Esta campanha tem um objetivo político e econômico a serviço dos empresários. Por isso quando em 2008 (Governo de Bachelet) um carabineiro - como chamam a força policial - matou pelas costas o jovem Matías Catrileo, defendendo um prédio dos Luchsinger, nenhum político da Concertação ou da Direita nem os empresários falaram de terrorismo e justiça. De fato, o carabineiro que matou a Matías saiu em liberdade e segue cumprindo funções na instituição, depois de ser declarado culpado de assassinato e de haver mentido reiteradamente em juízo, deixando em evidência que a justiça só funciona para os ricos.
O Governo esquece as milhares de denúncias por assassinato, torturas e investidas contra o Povo Mapuche pelas quais é investigado o Estado chileno em organismos internacionais.
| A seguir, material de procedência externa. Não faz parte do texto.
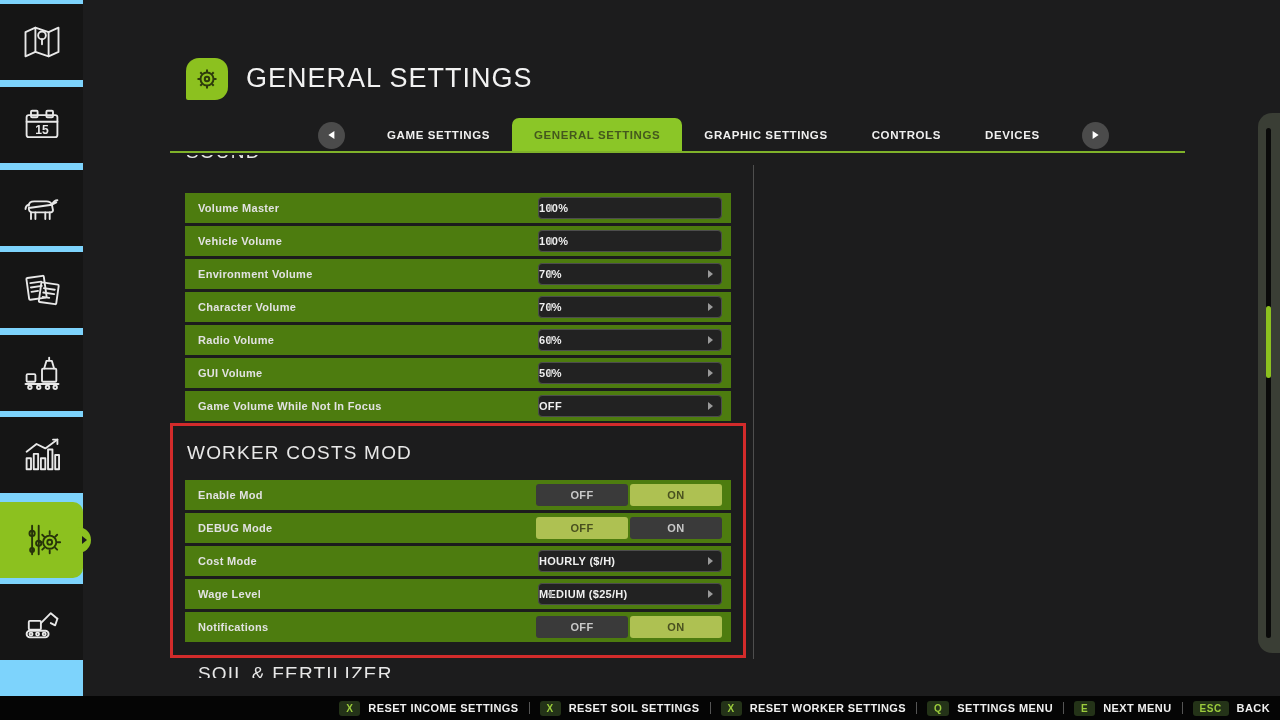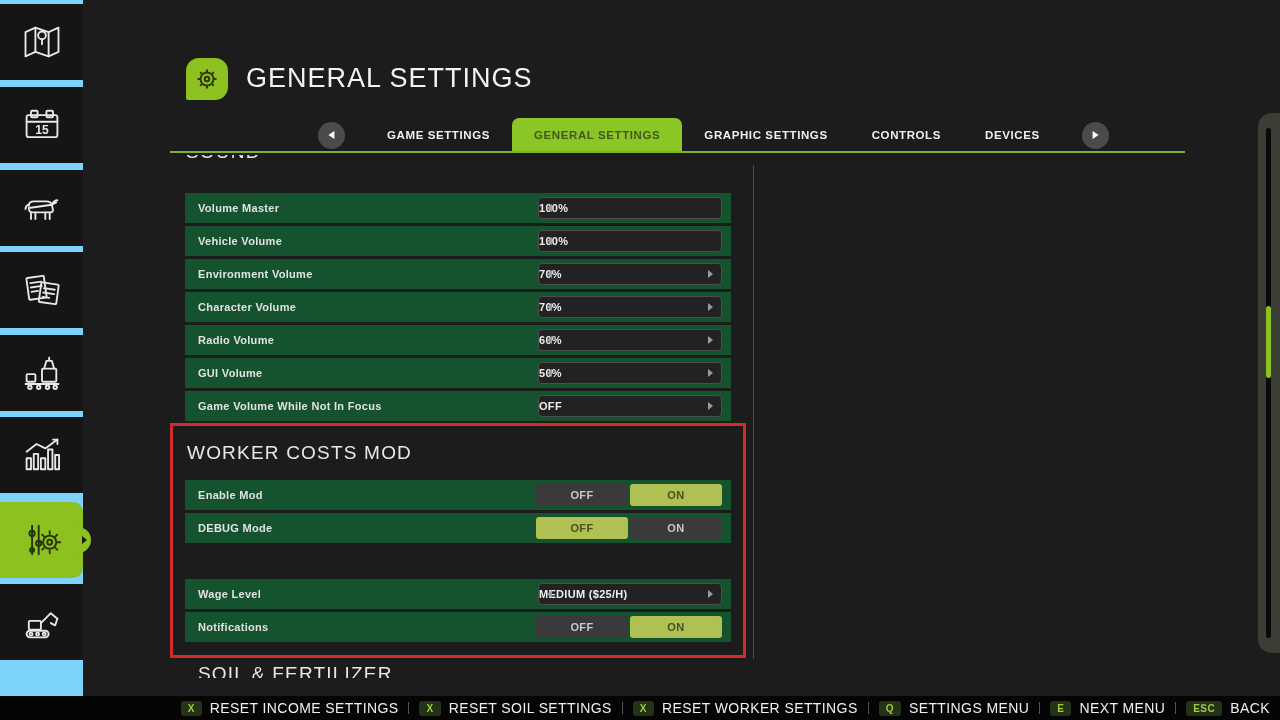--- a/index.html
+++ b/index.html
@@ -52,7 +52,7 @@
   .title-sound { position:absolute; left:16px; top:-14px; }
   .title-soil  { position:absolute; left:28px; top:508px; }
 
-  .row { position:absolute; left:15px; width:546px; height:30px; background:#14532d;
+  .row { position:absolute; left:15px; width:546px; height:30px; background:#4d7c0f;
          display:flex; align-items:center; }
   .row-label { font-size:11px; font-weight:bold; color:#e2e2e2; letter-spacing:0.3px; padding-left:13px; }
Esquece que durante os últimos 130 anos os governos chilenos tem usurpado o território mapuche para beneficiar a empresários agrícolas, condenando à miséria, à opressão e à exploração milhares de irmãos mapuches. Esquece de dizer que a única resposta que os governos chilenos tem dado ao "Conflito Mapuche" é militarizar a zona para seguir beneficiando aos grandes grupos econômicos.
As frequentes queimas de casas e ataques aos caminhões das empresas florestais, que tem roubado historicamente as terras do Povo Mapuche através dos distintos governos capitalistas, são a resposta indignada a esta injustiça que se prolonga no tempo. Por isso não nos enganemos: aqui há um agressor que é o Estado chileno e um agredido que é o Povo Mapuche. Por defender aos usurpadores de suas terras, o Governo de Piñera, como os anteriores a Concertação e a Ditadura, tem transformado a Araucanía em um inferno repressivo que provoca ações desesperadas que levaram a morte do casal Luchsinger.
Lamentavelmente estas ações extremas por parte de grupos que reivindicam a causa mapuche só justificam o cerco repressivo do Governo em Araucania. Por isso nós não compartilhamos destas ações, posto que não ajudam a unificar a luta do povo mapuche com a luta dos trabalhadores e do povo chileno contra o Governo e os empresários.
Enquanto o Estado chileno não devolver as terras ao Povo Mapuche e este não conquiste sua independência política e organizativa não haverá paz em Araucanía. Nesta luta apoiamos o povo mapuche incondicionalmente, e acreditamos que o único caminho de luta é a unidade com o conjunto dos trabalhadores e do povo.
Por isso declaramos:
- Fora Carabineros e a polícia de Araucanía!
- Liberdade a todos os mapuches presos!
- Abaixo a lei antiterrorista!
- Devolução das terras ancestrais!
- Pela autodeterminação do povo mapuche!